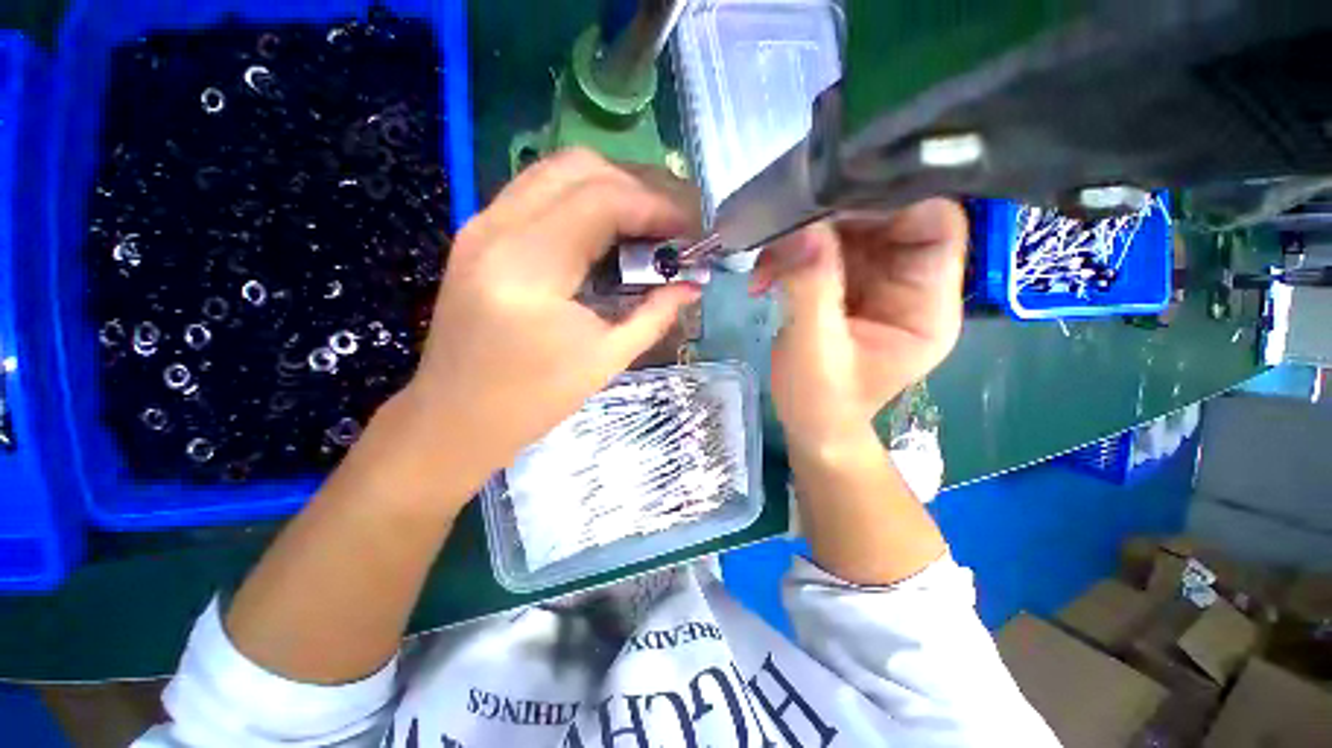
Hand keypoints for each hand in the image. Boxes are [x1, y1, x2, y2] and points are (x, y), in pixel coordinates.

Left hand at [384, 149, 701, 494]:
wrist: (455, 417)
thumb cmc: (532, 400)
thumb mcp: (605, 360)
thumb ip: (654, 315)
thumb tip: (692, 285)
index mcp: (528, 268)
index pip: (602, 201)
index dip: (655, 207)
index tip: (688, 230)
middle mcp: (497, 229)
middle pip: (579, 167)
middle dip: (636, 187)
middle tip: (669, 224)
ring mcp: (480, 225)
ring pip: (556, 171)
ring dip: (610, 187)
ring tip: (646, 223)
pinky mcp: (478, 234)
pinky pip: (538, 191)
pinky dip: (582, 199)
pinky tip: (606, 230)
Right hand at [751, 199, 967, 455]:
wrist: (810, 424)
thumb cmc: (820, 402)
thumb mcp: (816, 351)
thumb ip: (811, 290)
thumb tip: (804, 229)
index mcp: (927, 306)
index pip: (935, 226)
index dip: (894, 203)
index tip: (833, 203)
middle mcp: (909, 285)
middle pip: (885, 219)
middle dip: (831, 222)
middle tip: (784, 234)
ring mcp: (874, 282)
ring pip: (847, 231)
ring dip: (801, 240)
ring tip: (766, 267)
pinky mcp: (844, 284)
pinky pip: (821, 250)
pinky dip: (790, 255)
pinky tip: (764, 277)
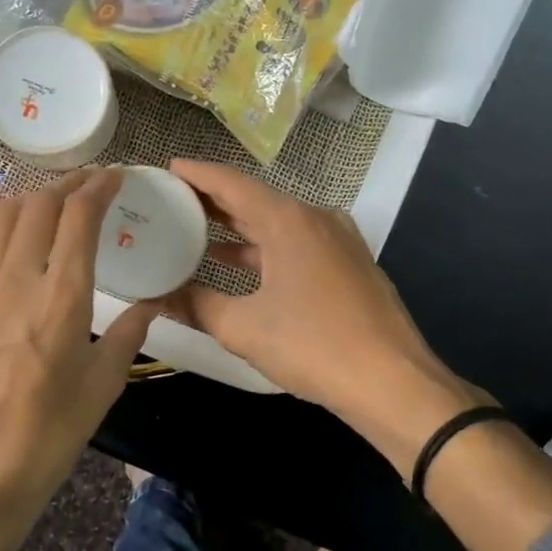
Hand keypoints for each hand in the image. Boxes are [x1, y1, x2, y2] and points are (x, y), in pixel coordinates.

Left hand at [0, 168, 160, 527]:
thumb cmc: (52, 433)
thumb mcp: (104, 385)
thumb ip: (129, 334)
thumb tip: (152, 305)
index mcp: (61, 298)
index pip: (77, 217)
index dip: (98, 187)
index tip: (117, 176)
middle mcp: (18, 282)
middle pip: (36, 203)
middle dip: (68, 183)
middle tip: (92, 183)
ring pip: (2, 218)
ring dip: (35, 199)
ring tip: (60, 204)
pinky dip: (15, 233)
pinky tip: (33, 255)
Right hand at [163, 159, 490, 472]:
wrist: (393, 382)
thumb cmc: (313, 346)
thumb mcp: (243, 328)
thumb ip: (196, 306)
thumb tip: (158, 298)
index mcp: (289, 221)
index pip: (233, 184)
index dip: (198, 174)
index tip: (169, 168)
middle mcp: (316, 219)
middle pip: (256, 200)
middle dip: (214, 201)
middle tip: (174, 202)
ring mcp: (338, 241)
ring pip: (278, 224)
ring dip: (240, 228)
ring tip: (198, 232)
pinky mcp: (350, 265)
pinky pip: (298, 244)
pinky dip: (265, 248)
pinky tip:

+ + + + +

Each line of the records is to be reproduced exactly, and each picture dropped.

**Solution**
Hand keypoints for each hand in the image. Boxes are [x1, y1, x2, y2] and points are (x, y), in pixel coordinates.

Left hand at [384, 149, 701, 494]:
wrist: (455, 417)
thumb cmc: (532, 400)
thumb mcp: (605, 360)
thumb ip: (654, 315)
thumb tip: (692, 285)
index mcp: (528, 268)
index pip: (602, 201)
index dip: (655, 207)
index tip: (688, 230)
middle mcp: (497, 229)
middle pip: (579, 167)
middle dip: (636, 187)
middle tip: (669, 224)
ring mcp: (480, 225)
ring pip: (556, 171)
ring dip: (610, 187)
ring tip: (646, 223)
pinky mcp: (478, 234)
pinky pip: (538, 191)
pinky dip: (582, 199)
pinky tip: (606, 230)
Right hand at [751, 199, 967, 455]:
wrist: (810, 424)
thumb cmc: (820, 402)
thumb mcp: (816, 351)
thumb ip: (811, 290)
thumb tip: (804, 229)
index mcp: (927, 306)
index pip: (935, 226)
index dip: (894, 203)
index tip: (833, 203)
middle mcp: (909, 285)
middle pip: (885, 219)
middle dip: (831, 222)
middle tip: (784, 234)
ring mcp: (874, 282)
ring pip: (847, 231)
ring dip: (801, 240)
ring tip: (766, 267)
pinky mcp: (844, 284)
pinky pip: (821, 250)
pinky dip: (790, 255)
pinky tip: (764, 277)
Hand keypoints for each hand in the image. Boxes are [x1, y1, x2, y2] and points are (x, y), in pixel coordinates.

Left hand at [0, 168, 160, 527]:
thumb cmc: (52, 433)
thumb mcp: (104, 385)
thumb ip: (129, 334)
thumb tip: (152, 305)
index mcp: (61, 298)
index pip: (77, 217)
index dip: (98, 187)
index tip: (117, 176)
middle mcp: (18, 282)
middle pip: (36, 203)
middle dip: (68, 183)
middle tip: (92, 183)
ring pip: (2, 218)
ring dip: (35, 199)
ring tip: (60, 204)
pinky dip: (15, 233)
pinky tip: (33, 255)
Right hand at [163, 159, 490, 472]:
wrist: (393, 382)
thumb cmc: (313, 346)
thumb mcp: (243, 328)
thumb ip: (196, 306)
thumb tip: (158, 298)
index mcp: (289, 221)
index pip: (233, 184)
index dip: (198, 174)
index tip: (169, 168)
middle mcp: (316, 219)
middle pip: (256, 200)
middle dip: (214, 201)
middle tip: (174, 202)
ring mcp: (338, 241)
ring pip: (278, 224)
ring dip: (240, 228)
ring tip: (198, 232)
pinky mcp: (350, 265)
pinky pip: (298, 244)
pinky dip: (265, 248)
pinky tip:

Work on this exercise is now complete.